[TASK DESCRIPTION] What you return must match the listing below character for character, minus any pictures.

[DATA FOR THIS TASK]
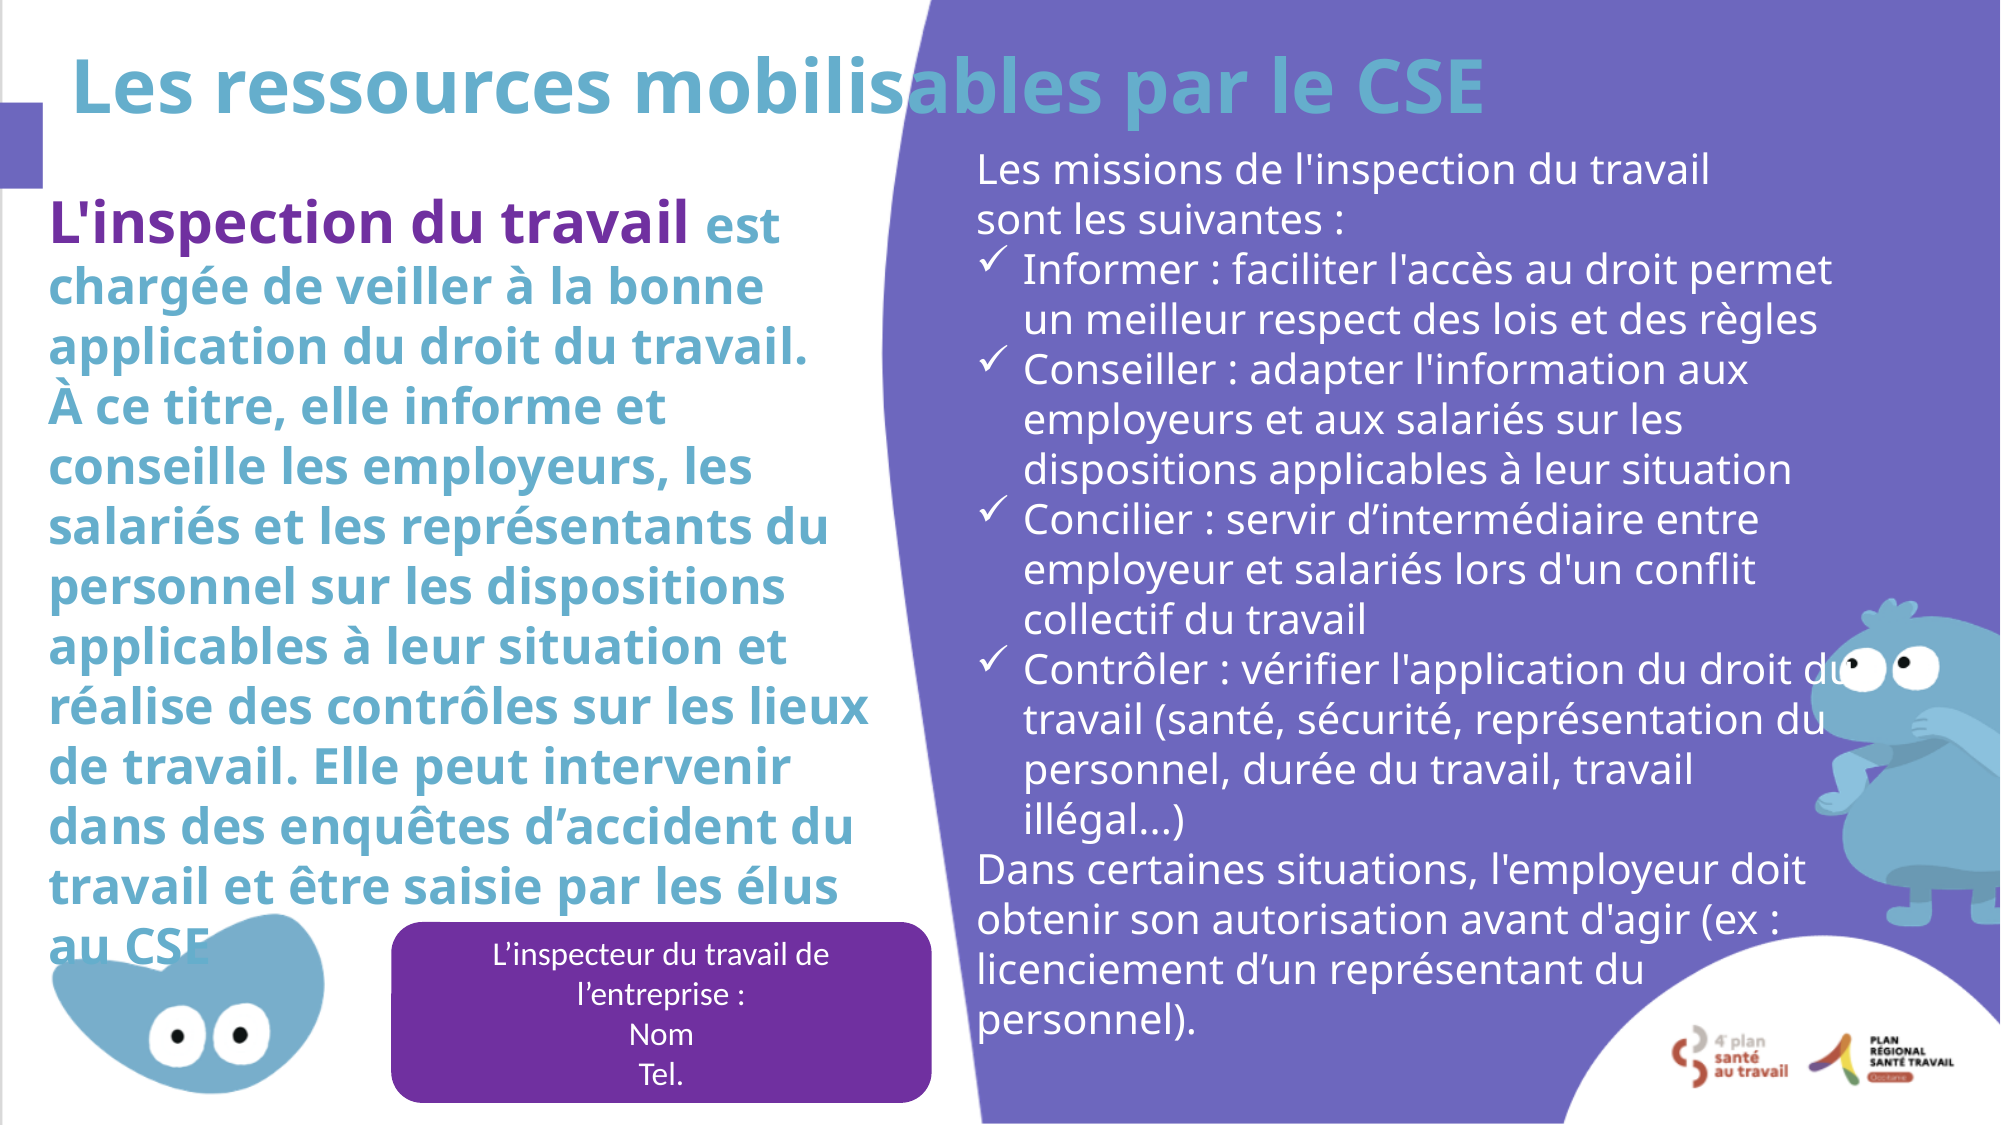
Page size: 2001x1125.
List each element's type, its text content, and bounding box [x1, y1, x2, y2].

text_box Les missions de l'inspection du travail sont les suivantes : Informer : faciliter l'accès au droit permet un meilleur respect des lois et des règles Conseiller : adapter l'information aux employeurs et aux salariés sur les dispositions applicables à leur situation Concilier : servir d’intermédiaire entre employeur et salariés lors d'un conflit collectif du travail Contrôler : vérifier l'application du droit du travail (santé, sécurité, représentation du personnel, durée du travail, travail illégal...) Dans certaines situations, l'employeur doit obtenir son autorisation avant d'agir (ex : licenciement d’un représentant du personnel). [961, 127, 1881, 1059]
text_box Les ressources mobilisables par le CSE [55, 23, 1519, 120]
picture [0, 0, 2001, 1125]
text_box L’inspecteur du travail de l’entreprise : Nom Tel. [391, 921, 932, 1103]
text_box L'inspection du travail est chargée de veiller à la bonne application du droit du travail. À ce titre, elle informe et conseille les employeurs, les salariés et les représentants du personnel sur les dispositions applicables à leur situation et réalise des contrôles sur les lieux de travail. Elle peut intervenir dans des enquêtes d’accident du travail et être saisie par les élus au CSE [33, 169, 900, 635]
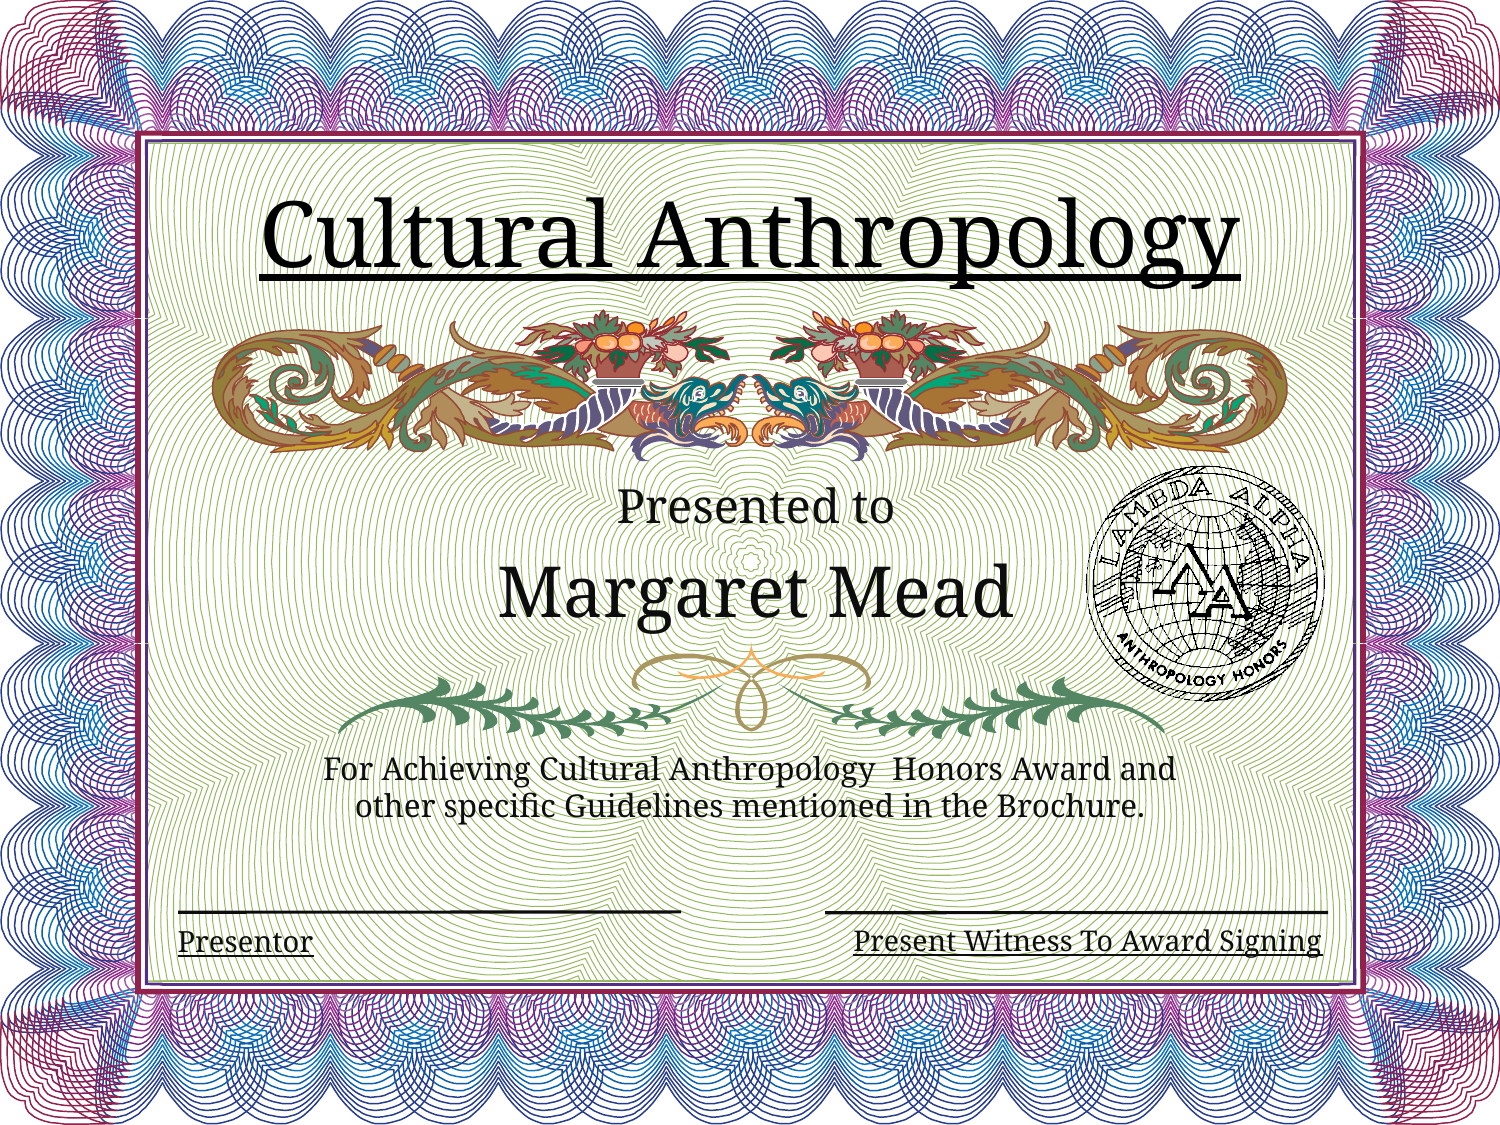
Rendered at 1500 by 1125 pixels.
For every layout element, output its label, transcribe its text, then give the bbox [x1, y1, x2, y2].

picture [1063, 441, 1348, 715]
subtitle For Achieving Cultural Anthropology Honors Award and other specific Guidelines mentioned in the Brochure. [268, 741, 1232, 854]
text_box Cultural Anthropology [162, 149, 1338, 313]
text_box Presented to Margaret Mead [274, 469, 1058, 641]
text_box Present Witness To Award Signing [834, 874, 1338, 969]
text_box Presentor [162, 874, 638, 969]
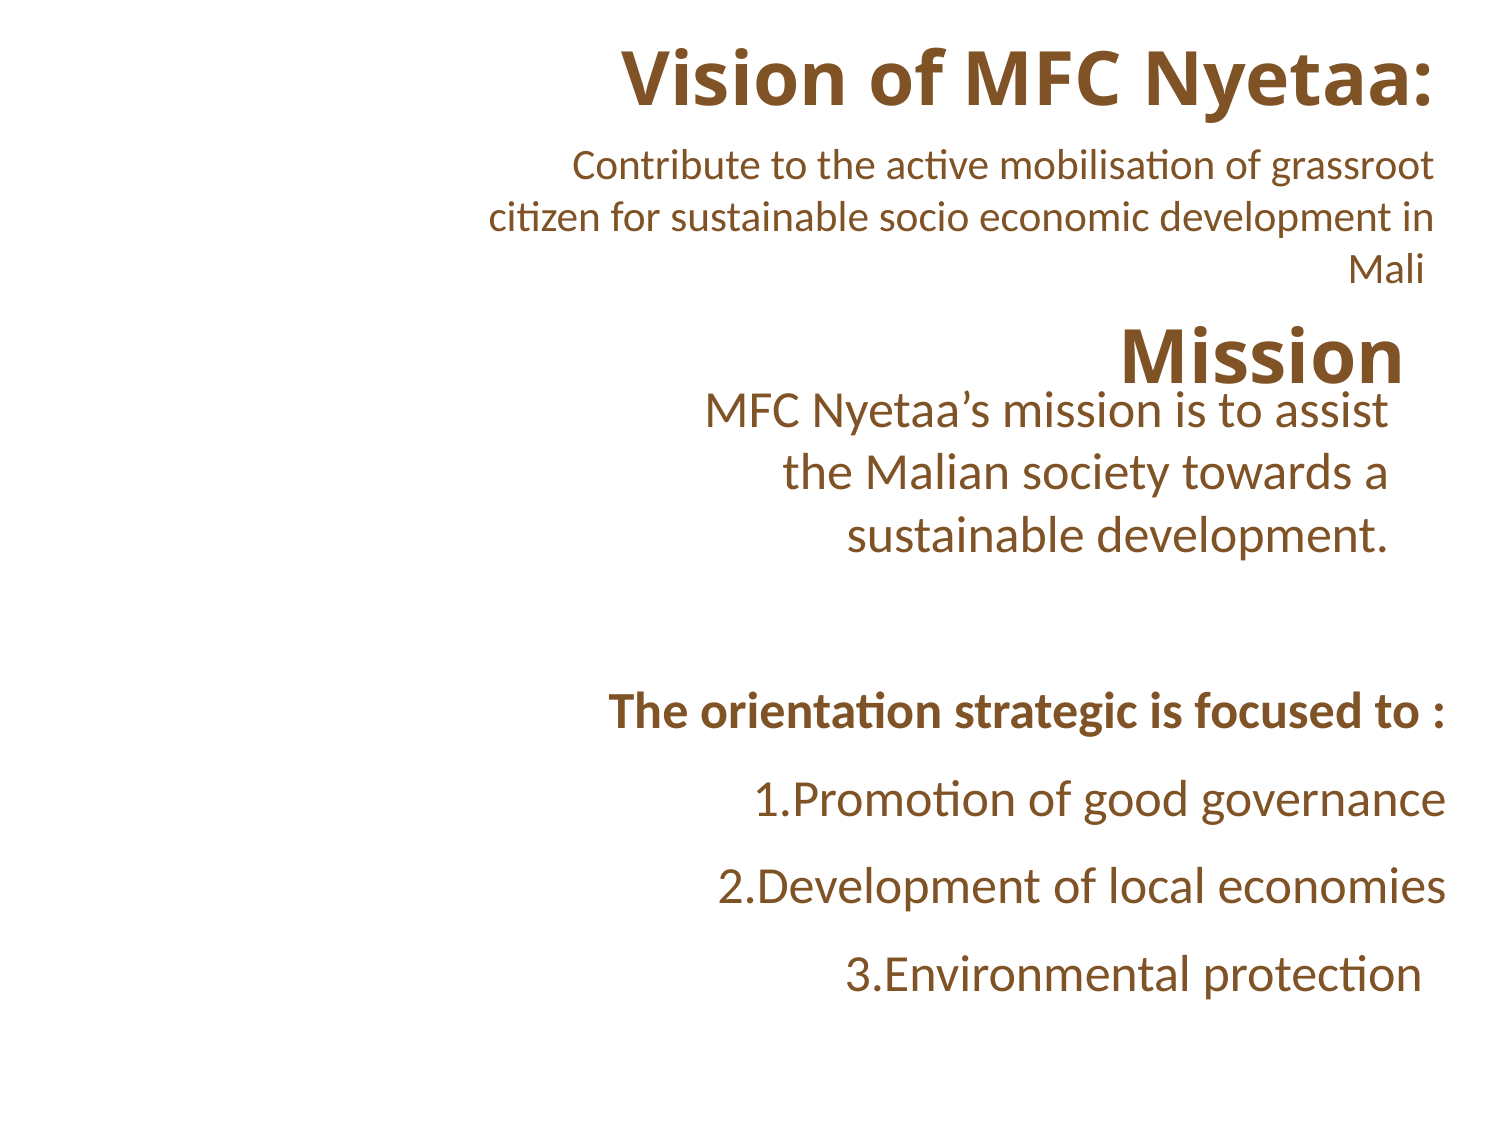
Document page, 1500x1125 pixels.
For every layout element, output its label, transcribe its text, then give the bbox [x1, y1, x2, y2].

text_box Vision of MFC Nyetaa: [509, 23, 1450, 128]
list Contribute to the active mobilisation of grassroot citizen for sustainable socio economic development in Mali [443, 129, 1450, 302]
text_box MFC Nyetaa’s mission is to assist the Malian society towards a sustainable development. [622, 407, 1405, 633]
text_box The orientation strategic is focused to : Promotion of good governance Development of local economies Environmental protection [526, 669, 1462, 1010]
text_box Mission [499, 301, 1441, 407]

[EXERCISE ANSWER]
Page size: 2001x1125.
List each element's type, its text content, and bounding box [x1, y1, x2, y2].

text_box Les missions de l'inspection du travail sont les suivantes : Informer : faciliter l'accès au droit permet un meilleur respect des lois et des règles Conseiller : adapter l'information aux employeurs et aux salariés sur les dispositions applicables à leur situation Concilier : servir d’intermédiaire entre employeur et salariés lors d'un conflit collectif du travail Contrôler : vérifier l'application du droit du travail (santé, sécurité, représentation du personnel, durée du travail, travail illégal...) Dans certaines situations, l'employeur doit obtenir son autorisation avant d'agir (ex : licenciement d’un représentant du personnel). [961, 127, 1881, 1059]
text_box Les ressources mobilisables par le CSE [55, 23, 1519, 120]
picture [0, 0, 2001, 1125]
text_box L’inspecteur du travail de l’entreprise : Nom Tel. [391, 921, 932, 1103]
text_box L'inspection du travail est chargée de veiller à la bonne application du droit du travail. À ce titre, elle informe et conseille les employeurs, les salariés et les représentants du personnel sur les dispositions applicables à leur situation et réalise des contrôles sur les lieux de travail. Elle peut intervenir dans des enquêtes d’accident du travail et être saisie par les élus au CSE [33, 169, 900, 635]
Rendered at 1500 by 1125 pixels.
For every layout element, output its label, transcribe its text, then give the bbox [x1, y1, x2, y2].

picture [1063, 441, 1348, 715]
subtitle For Achieving Cultural Anthropology Honors Award and other specific Guidelines mentioned in the Brochure. [268, 741, 1232, 854]
text_box Cultural Anthropology [162, 149, 1338, 313]
text_box Presented to Margaret Mead [274, 469, 1058, 641]
text_box Present Witness To Award Signing [834, 874, 1338, 969]
text_box Presentor [162, 874, 638, 969]
Document page, 1500x1125 pixels.
For every layout element, output its label, transcribe its text, then give the bbox [x1, y1, x2, y2].

text_box Vision of MFC Nyetaa: [509, 23, 1450, 128]
list Contribute to the active mobilisation of grassroot citizen for sustainable socio economic development in Mali [443, 129, 1450, 302]
text_box MFC Nyetaa’s mission is to assist the Malian society towards a sustainable development. [622, 407, 1405, 633]
text_box The orientation strategic is focused to : Promotion of good governance Development of local economies Environmental protection [526, 669, 1462, 1010]
text_box Mission [499, 301, 1441, 407]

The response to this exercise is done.